16. One more judgment deserves notice is in case of Rajneesh Kumar & Anr v. Ved Prakash, reported in 2024 (14) SCALE 406, wherein the Hon'ble Apex Court has noticed the growing tendency of throwing the blame upon the head of the learned advocate appearing for the petitioner while seeking the condonation of delay. The observation of the Hon'ble Apex Court reads as under:-

          "[10] It appears that the entire blame has been thrown on the head of the advocate who was appearing for the petitioners in the trial Court. We have noticed over a period of time a tendency on the part of the litigants to blame their lawyers of negligence and carelessness in attending the proceedings before the court. Even if we assume for a moment that the concerned lawyer was careless or negligent, this, by itself, cannot be a ground to condone long and inordinate delay as the litigant owes a duty to be vigilant of his own rights and is expected to be equally vigilant about the judicial proceedings pending in the court initiated at his instance. The litigant, therefore, should not be permitted to throw the entire blame on the head of the advocate and thereby disown him at any time and seek relief."

          [12] As regards the law of limitation, we may refer to the decision of this Court in Bharat Barrel & Drum MFG Go. v.
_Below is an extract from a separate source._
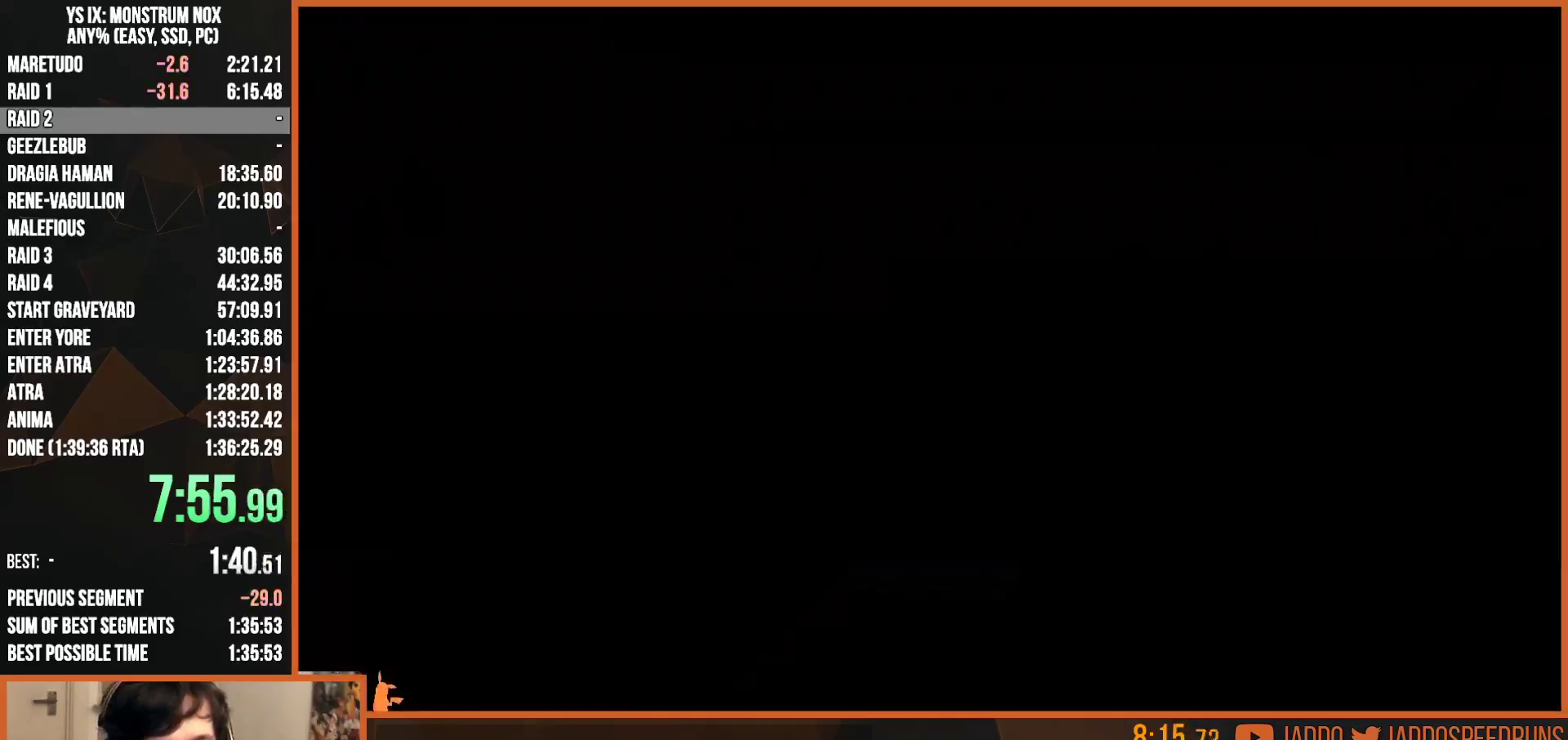
Gameplay with a controller (PlayStation layout); each line is a JSON object with the inputs held at the frame after it. "button_events" lists button changes between this image and that frame as [ms after this image, input, new state], when the widget could be followed in between (sticks are given only as held states). This document gives stick clicks only as held states, not as events. Not read: START.
{"buttons": ["CROSS", "R1"], "left_stick": "center", "right_stick": "center", "button_events": [[50, "CROSS", "down"], [133, "CROSS", "up"], [183, "R1", "down"], [400, "CROSS", "down"]]}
The Employees State Insurance Corporation, reported in 1971 2 SCC 860, wherein this Court held as under:-

          'The necessity for enacting periods of limitation is to ensure that actions are commenced within a particular period, firstly to assure the availability of evidence documentary as well as oral to enable the defendant to contest the claim against him; secondly to give effect to the principle that law does not assist a person who is inactive and sleeps over his rights by allowing them when challenged or disputed to remain dormant without asserting them in a Court of law. The principle which forms the basis of this rule is expressed in the maximum vigilantibus, non dermientibus, jura subveniunt (the laws give help to those who are watchful and not to those who sleep). Therefore, the object of the statutes of limitations is to compel a person to exercise his right of action within a reasonable time as also to discourage and suppress stale, fake or fraudulent claims.' (emphasis supplied)."

17. Thus in the facts and in circumstances, this Court is of the opinion that applicant was not diligent in availing remedy of appeal / application. The averments made in the application seeking condonation of delay in filing appeal do not inspire any acceptable cause much less sufficient cause to exercise discretion in its favour.

18. In view of the aforesaid discussion, and upon a meticulous application of the ratio decidendi adverted to hereinabove, this Court finds that, in absence whereof, the very foundation of the allegations crumbles, there is no cogent or credible explanation forthcoming for the inordinate and colossal delay of 906 days. The application, being sans merits, inexorably merits dismissal and is, accordingly, DISMISSED.

19. Consequently, the prayer for registration of the second appeal also stands rejected.

20. Any connected CA, if any, also stands disposed of.